* Data section *
------------------------------------------------------------
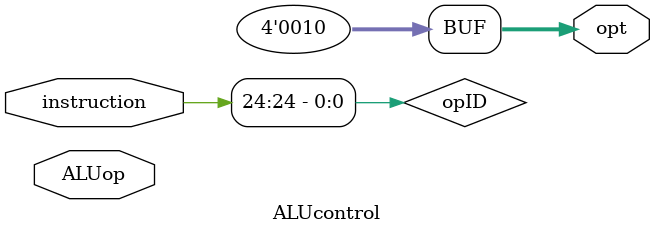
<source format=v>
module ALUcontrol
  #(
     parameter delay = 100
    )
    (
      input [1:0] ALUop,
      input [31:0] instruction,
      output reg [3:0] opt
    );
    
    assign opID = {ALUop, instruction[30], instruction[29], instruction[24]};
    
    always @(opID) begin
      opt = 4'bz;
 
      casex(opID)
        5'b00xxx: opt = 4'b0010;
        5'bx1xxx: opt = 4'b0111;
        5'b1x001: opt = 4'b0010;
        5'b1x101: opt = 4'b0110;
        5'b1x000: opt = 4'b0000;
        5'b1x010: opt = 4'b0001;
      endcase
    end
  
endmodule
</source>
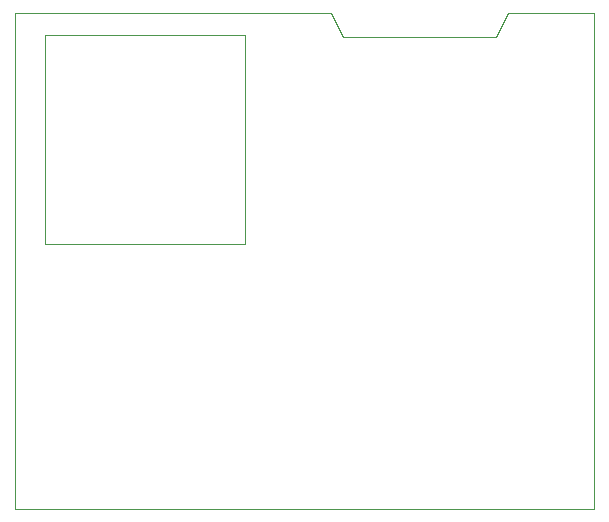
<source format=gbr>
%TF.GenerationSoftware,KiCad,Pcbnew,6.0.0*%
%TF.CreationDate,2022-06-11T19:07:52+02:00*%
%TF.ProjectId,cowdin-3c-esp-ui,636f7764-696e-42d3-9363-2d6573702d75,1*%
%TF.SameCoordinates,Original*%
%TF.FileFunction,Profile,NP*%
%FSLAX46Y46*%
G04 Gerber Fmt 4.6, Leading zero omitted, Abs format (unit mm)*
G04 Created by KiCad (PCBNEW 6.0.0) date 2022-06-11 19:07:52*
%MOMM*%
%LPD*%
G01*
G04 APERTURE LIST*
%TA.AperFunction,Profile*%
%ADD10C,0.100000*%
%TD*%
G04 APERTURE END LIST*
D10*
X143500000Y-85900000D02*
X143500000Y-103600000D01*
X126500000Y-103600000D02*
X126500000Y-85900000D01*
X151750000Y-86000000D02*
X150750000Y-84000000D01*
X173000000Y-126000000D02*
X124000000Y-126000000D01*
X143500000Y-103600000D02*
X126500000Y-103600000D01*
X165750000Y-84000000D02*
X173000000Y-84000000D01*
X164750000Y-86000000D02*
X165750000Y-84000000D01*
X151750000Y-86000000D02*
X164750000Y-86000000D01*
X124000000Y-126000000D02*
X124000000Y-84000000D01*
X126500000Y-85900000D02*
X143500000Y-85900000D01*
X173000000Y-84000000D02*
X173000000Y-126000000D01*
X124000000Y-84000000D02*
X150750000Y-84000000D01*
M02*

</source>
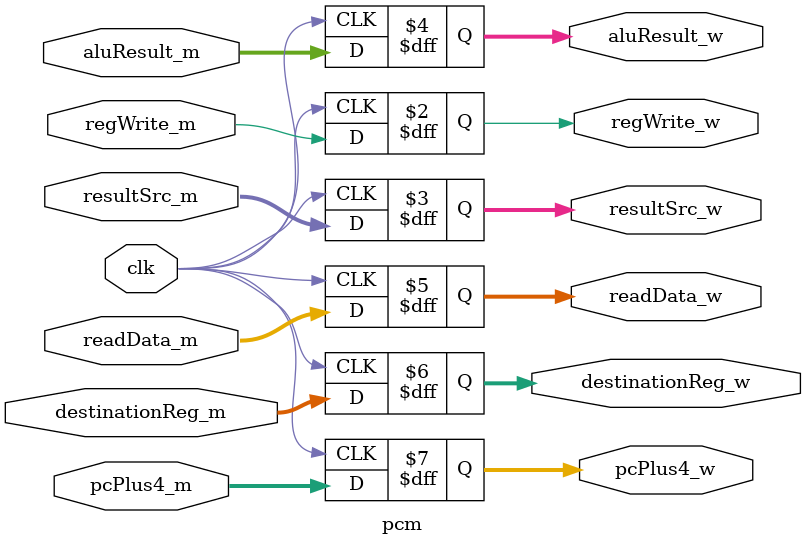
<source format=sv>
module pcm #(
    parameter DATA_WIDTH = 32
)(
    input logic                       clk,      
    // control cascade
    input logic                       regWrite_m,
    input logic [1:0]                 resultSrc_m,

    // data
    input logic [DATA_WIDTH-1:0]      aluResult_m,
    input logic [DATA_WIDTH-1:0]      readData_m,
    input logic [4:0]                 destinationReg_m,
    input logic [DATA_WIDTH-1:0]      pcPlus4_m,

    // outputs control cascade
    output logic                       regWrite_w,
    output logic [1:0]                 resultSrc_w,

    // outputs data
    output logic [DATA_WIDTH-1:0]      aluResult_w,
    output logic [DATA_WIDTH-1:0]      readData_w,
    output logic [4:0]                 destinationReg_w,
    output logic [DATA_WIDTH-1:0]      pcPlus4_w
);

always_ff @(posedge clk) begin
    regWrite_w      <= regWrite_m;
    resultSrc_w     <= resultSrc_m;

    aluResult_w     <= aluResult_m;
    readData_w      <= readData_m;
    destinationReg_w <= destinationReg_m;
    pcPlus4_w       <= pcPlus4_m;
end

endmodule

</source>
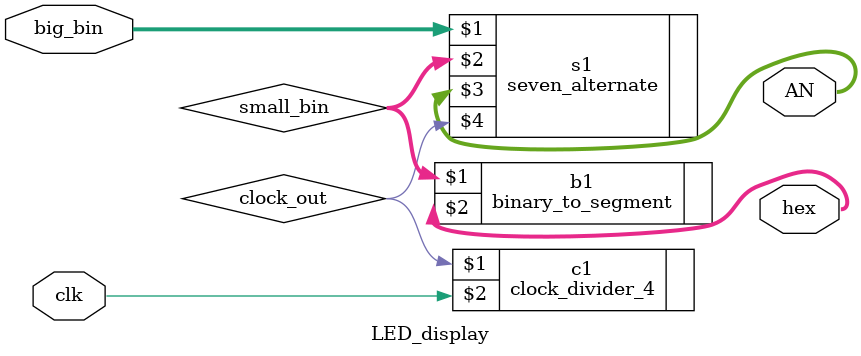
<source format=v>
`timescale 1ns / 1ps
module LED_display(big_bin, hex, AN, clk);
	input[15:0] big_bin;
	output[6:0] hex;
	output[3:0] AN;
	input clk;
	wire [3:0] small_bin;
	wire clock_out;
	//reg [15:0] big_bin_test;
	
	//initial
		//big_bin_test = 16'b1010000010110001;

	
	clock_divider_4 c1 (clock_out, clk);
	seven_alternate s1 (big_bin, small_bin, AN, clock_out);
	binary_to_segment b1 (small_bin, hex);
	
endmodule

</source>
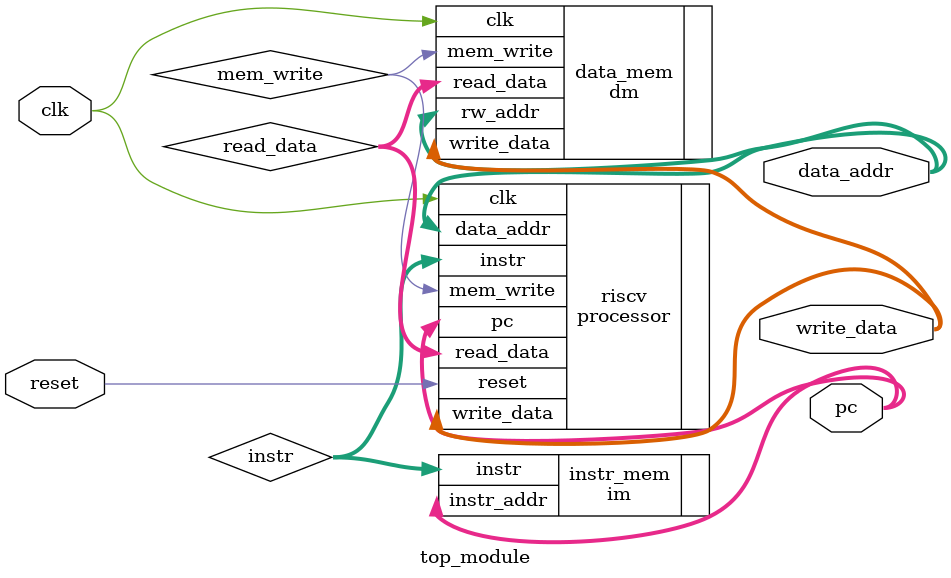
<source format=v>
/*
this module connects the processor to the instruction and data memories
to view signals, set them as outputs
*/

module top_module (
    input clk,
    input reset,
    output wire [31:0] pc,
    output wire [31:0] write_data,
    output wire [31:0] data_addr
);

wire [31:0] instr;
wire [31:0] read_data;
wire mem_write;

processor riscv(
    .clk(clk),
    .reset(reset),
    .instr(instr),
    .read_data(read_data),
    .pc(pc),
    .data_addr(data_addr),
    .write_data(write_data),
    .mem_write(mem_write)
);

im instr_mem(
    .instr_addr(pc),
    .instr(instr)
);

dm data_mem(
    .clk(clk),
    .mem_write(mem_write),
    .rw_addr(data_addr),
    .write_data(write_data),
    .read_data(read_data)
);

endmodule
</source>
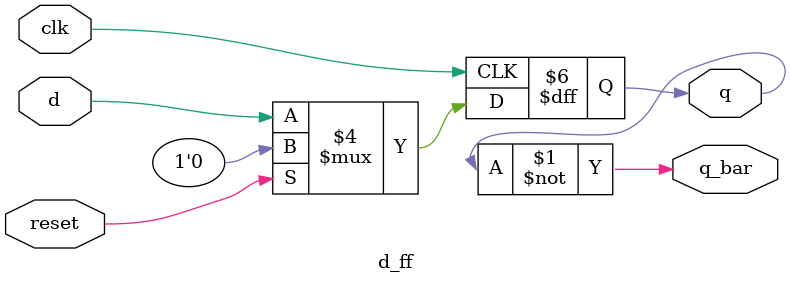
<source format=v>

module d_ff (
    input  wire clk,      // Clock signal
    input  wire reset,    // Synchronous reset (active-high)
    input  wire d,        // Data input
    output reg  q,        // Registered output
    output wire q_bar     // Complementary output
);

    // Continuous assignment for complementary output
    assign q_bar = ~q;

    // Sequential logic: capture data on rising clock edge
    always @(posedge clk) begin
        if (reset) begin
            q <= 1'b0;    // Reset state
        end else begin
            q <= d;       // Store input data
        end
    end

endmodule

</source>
------------------------------------------------------------
* Instruction *
Give the listing above again in its entirety and exactly; do not include the pictures.

* Written answer *
<source format=v>
module ALUcontrol
  #(
     parameter delay = 100
    )
    (
      input [1:0] ALUop,
      input [31:0] instruction,
      output reg [3:0] opt
    );
    
    assign opID = {ALUop, instruction[30], instruction[29], instruction[24]};
    
    always @(opID) begin
      opt = 4'bz;
 
      casex(opID)
        5'b00xxx: opt = 4'b0010;
        5'bx1xxx: opt = 4'b0111;
        5'b1x001: opt = 4'b0010;
        5'b1x101: opt = 4'b0110;
        5'b1x000: opt = 4'b0000;
        5'b1x010: opt = 4'b0001;
      endcase
    end
  
endmodule
</source>
<source format=gbr>
%TF.GenerationSoftware,KiCad,Pcbnew,6.0.0*%
%TF.CreationDate,2022-06-11T19:07:52+02:00*%
%TF.ProjectId,cowdin-3c-esp-ui,636f7764-696e-42d3-9363-2d6573702d75,1*%
%TF.SameCoordinates,Original*%
%TF.FileFunction,Profile,NP*%
%FSLAX46Y46*%
G04 Gerber Fmt 4.6, Leading zero omitted, Abs format (unit mm)*
G04 Created by KiCad (PCBNEW 6.0.0) date 2022-06-11 19:07:52*
%MOMM*%
%LPD*%
G01*
G04 APERTURE LIST*
%TA.AperFunction,Profile*%
%ADD10C,0.100000*%
%TD*%
G04 APERTURE END LIST*
D10*
X143500000Y-85900000D02*
X143500000Y-103600000D01*
X126500000Y-103600000D02*
X126500000Y-85900000D01*
X151750000Y-86000000D02*
X150750000Y-84000000D01*
X173000000Y-126000000D02*
X124000000Y-126000000D01*
X143500000Y-103600000D02*
X126500000Y-103600000D01*
X165750000Y-84000000D02*
X173000000Y-84000000D01*
X164750000Y-86000000D02*
X165750000Y-84000000D01*
X151750000Y-86000000D02*
X164750000Y-86000000D01*
X124000000Y-126000000D02*
X124000000Y-84000000D01*
X126500000Y-85900000D02*
X143500000Y-85900000D01*
X173000000Y-84000000D02*
X173000000Y-126000000D01*
X124000000Y-84000000D02*
X150750000Y-84000000D01*
M02*

</source>
<source format=sv>
module pcm #(
    parameter DATA_WIDTH = 32
)(
    input logic                       clk,      
    // control cascade
    input logic                       regWrite_m,
    input logic [1:0]                 resultSrc_m,

    // data
    input logic [DATA_WIDTH-1:0]      aluResult_m,
    input logic [DATA_WIDTH-1:0]      readData_m,
    input logic [4:0]                 destinationReg_m,
    input logic [DATA_WIDTH-1:0]      pcPlus4_m,

    // outputs control cascade
    output logic                       regWrite_w,
    output logic [1:0]                 resultSrc_w,

    // outputs data
    output logic [DATA_WIDTH-1:0]      aluResult_w,
    output logic [DATA_WIDTH-1:0]      readData_w,
    output logic [4:0]                 destinationReg_w,
    output logic [DATA_WIDTH-1:0]      pcPlus4_w
);

always_ff @(posedge clk) begin
    regWrite_w      <= regWrite_m;
    resultSrc_w     <= resultSrc_m;

    aluResult_w     <= aluResult_m;
    readData_w      <= readData_m;
    destinationReg_w <= destinationReg_m;
    pcPlus4_w       <= pcPlus4_m;
end

endmodule

</source>
<source format=v>
`timescale 1ns / 1ps
module LED_display(big_bin, hex, AN, clk);
	input[15:0] big_bin;
	output[6:0] hex;
	output[3:0] AN;
	input clk;
	wire [3:0] small_bin;
	wire clock_out;
	//reg [15:0] big_bin_test;
	
	//initial
		//big_bin_test = 16'b1010000010110001;

	
	clock_divider_4 c1 (clock_out, clk);
	seven_alternate s1 (big_bin, small_bin, AN, clock_out);
	binary_to_segment b1 (small_bin, hex);
	
endmodule

</source>
<source format=v>
/*
this module connects the processor to the instruction and data memories
to view signals, set them as outputs
*/

module top_module (
    input clk,
    input reset,
    output wire [31:0] pc,
    output wire [31:0] write_data,
    output wire [31:0] data_addr
);

wire [31:0] instr;
wire [31:0] read_data;
wire mem_write;

processor riscv(
    .clk(clk),
    .reset(reset),
    .instr(instr),
    .read_data(read_data),
    .pc(pc),
    .data_addr(data_addr),
    .write_data(write_data),
    .mem_write(mem_write)
);

im instr_mem(
    .instr_addr(pc),
    .instr(instr)
);

dm data_mem(
    .clk(clk),
    .mem_write(mem_write),
    .rw_addr(data_addr),
    .write_data(write_data),
    .read_data(read_data)
);

endmodule
</source>
<source format=v>

module d_ff (
    input  wire clk,      // Clock signal
    input  wire reset,    // Synchronous reset (active-high)
    input  wire d,        // Data input
    output reg  q,        // Registered output
    output wire q_bar     // Complementary output
);

    // Continuous assignment for complementary output
    assign q_bar = ~q;

    // Sequential logic: capture data on rising clock edge
    always @(posedge clk) begin
        if (reset) begin
            q <= 1'b0;    // Reset state
        end else begin
            q <= d;       // Store input data
        end
    end

endmodule

</source>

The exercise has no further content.